# ghost shrimp breeding



## $CREWSTONTEXU$ (May 21, 2006)

how hard is this...?
i just set up a 10G tank and im going to put about 60 shrimp....some will be used as feeders to my other fish in my 55G...

i want to breed and reproduce as feeders....

op2:


----------



## wiste (Feb 10, 2006)

If you want to raise ghost shrimp as feeders you will need some mechanism for the newborns to proceed quickly to safety away from the adults. Additionally, there should be one tank or partition of the tank for raising the children away from the competition and threat of the adults.


----------



## John N. (Dec 11, 2005)

I personally think it would be too hard, and not worth the trouble or costs. Ghost shrimp require brackish water to hatch their young and have them survive.

A few cents from walmart or petsmart for ghost shrimp makes me just want to spend the money purchasing them ocassionally.. The maintance costs of raising ghosts outweights it. 

You could do Red Cherry Shrimp instead though...they grow quickly and require less time and effort.

-John N.


----------



## $CREWSTONTEXU$ (May 21, 2006)

^^yup im proly gonna do that cosidering i get ghost shrimp 20 for a dollar...lol

i need eco complete first im going to try and get sum tomorrow....


----------

• • • • •

What is expected: Print the part of the ghost shrimp breeding thread between "i just set up" and "reproduce as feeders....", inclusive.

Data segment:
• • • • •

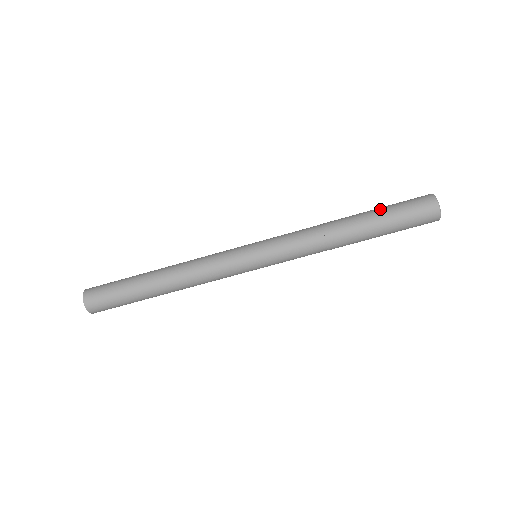
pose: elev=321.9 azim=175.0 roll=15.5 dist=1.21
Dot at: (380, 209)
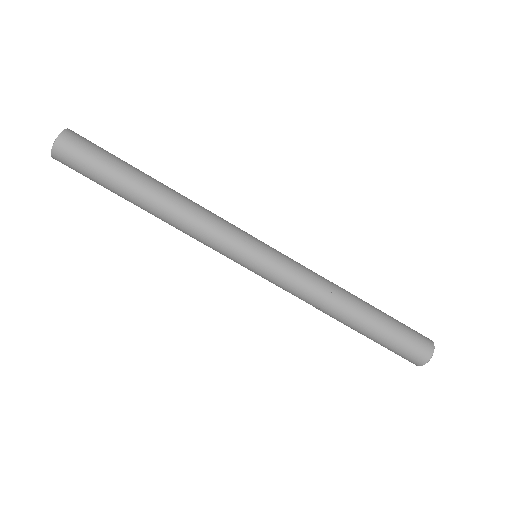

• • • • •

Written solution:
i just set up a 10G tank and im going to put about 60 shrimp....some will be used as feeders to my other fish in my 55G...

i want to breed and reproduce as feeders....